[81] White's Chocolate-house, on the west side of St. James's Street, was founded about 1698, and the original building was burnt down in 1733. In the first number of the Tatler, Steele announced that "all accounts of gallantry, pleasure, and entertainment, shall be under the article of White's Chocolate-house." See, too, Spectator, No. 88, and Hogarth's Rake's Progress, Pt. IV. There was much gambling at White's, and Swift calls it "the common rendezvous of infamous sharpers and noble cullies."
[82] Astræa was a French romance by Honoré d'Urfé, translated for the second time in 1657. Clelia was by Madame de Scudery, who lived until 1701. Cassandra, by Gautier de Costes, Seigneur de la Calprenède, was translated in 1652. These translations were all in folio; and they are all in the list of a lady's library given by Addison in the Spectator, No. 37, together with Steele's Christian Hero. Oroondates, in Cassandra, was the only son of a Scythian king.
[83] This and another reference to the battle of Blenheim, fought in August, 1704, ought to have been sufficient to prevent writers constantly repeating the statement that the Tender Husband was produced in 1703.
[84] "The corant is a melody or air consisting of three crotchets in a bar, but moving by quavers, in the measure of ¾, with two strains or reprises, each beginning with an odd quaver. Of dance tunes it is said to be the most solemn." "The bouree is supposed to come from Auvergne, in France; it seldom occurs but in compositions of French masters." (Hawkins's History of Music, IV. 387-8, 390).

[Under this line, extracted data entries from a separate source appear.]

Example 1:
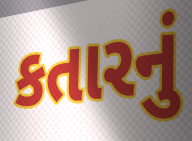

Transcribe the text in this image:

કતારનું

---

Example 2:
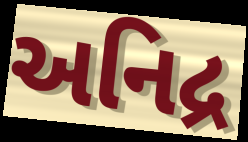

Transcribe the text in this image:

અનિદ્ર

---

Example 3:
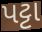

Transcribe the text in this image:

પટ્ટા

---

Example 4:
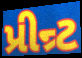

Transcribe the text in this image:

પ્રીન્ર્ટ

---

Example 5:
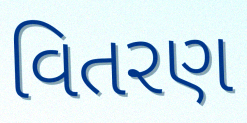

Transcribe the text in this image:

વિતરણ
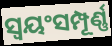
ସ୍ବୟଂସମ୍ପୂର୍ଣ୍ଣ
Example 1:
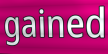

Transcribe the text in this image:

gained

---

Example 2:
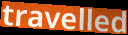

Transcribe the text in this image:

travelled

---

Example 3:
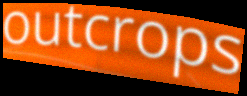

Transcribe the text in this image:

outcrops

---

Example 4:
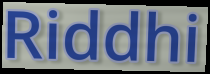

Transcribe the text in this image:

Riddhi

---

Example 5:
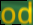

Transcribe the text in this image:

od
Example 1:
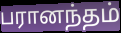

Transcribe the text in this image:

பரானந்தம்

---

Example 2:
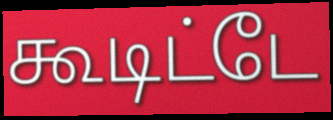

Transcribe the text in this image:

கூடிட்டே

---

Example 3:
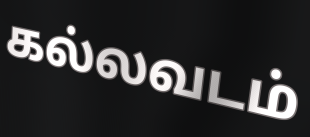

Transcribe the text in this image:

கல்லவடம்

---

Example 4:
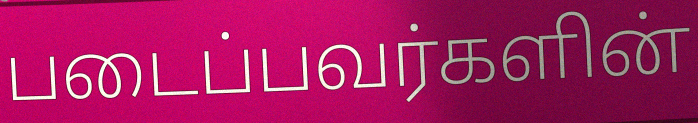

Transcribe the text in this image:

படைப்பவர்களின்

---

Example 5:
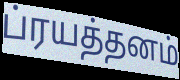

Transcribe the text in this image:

ப்ரயத்தனம்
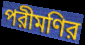
পরীমণির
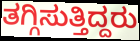
ತಗ್ಗಿಸುತ್ತಿದ್ದರು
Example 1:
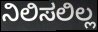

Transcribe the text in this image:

ನಿಲಿಸಲಿಲ್ಲ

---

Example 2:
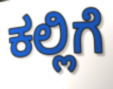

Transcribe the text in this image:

ಕಲ್ಲಿಗೆ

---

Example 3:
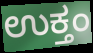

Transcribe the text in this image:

ಉಕ್ತಂ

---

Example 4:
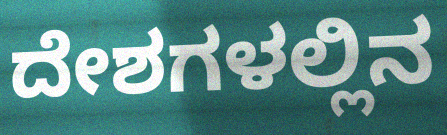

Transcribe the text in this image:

ದೇಶಗಳಲ್ಲಿನ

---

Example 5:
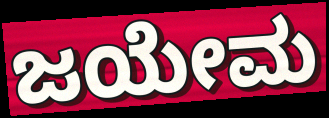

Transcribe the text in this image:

ಜಯೇಮ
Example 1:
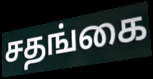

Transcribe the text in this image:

சதங்கை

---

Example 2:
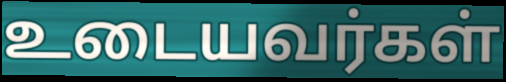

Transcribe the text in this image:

உடையவர்கள்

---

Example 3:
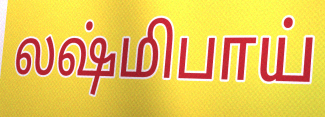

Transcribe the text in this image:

லஷ்மிபாய்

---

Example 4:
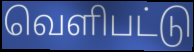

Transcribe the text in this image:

வெளிபட்டு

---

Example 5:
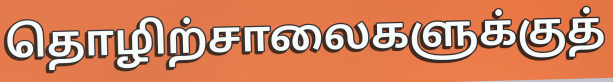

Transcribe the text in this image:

தொழிற்சாலைகளுக்குத்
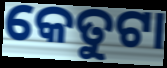
କେତୁଟା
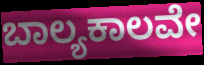
ಬಾಲ್ಯಕಾಲವೇ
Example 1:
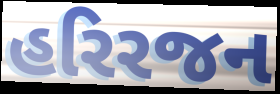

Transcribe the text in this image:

[85] Tony Lumpkin, like Humphry, "boggled a little" at marrying his cousin. See She Stoops to Conquer, Act I., Scene II.:—
"Tony. What do you follow me for, cousin Con? I wonder you're not ashamed to be so very engaging.
"Miss Neville. I hope, cousin, one may speak to one's own relations, and not be to blame.
"Tony. Ay, but I know what sort of a relation you want to make me, though; but it won't do. I tell you, cousin Con, it won't do; so I beg you'll keep your distance; I want no nearer relationship."
[86] Lady Mary Wortley Montagu, in a letter dated Feb. 26, 1711, to her future husband, proposing that their engagement should cease, says that she had foolishly despised women who looked for their happiness in trifles, and thought, as Dryden puts it, that true happiness was to be found in privacy and love. "These notions had corrupted my judgment as much as that of Mrs. Biddy Tipkin's."
[87] Urganda was an enchantress in the Amadis and Palmeria romances.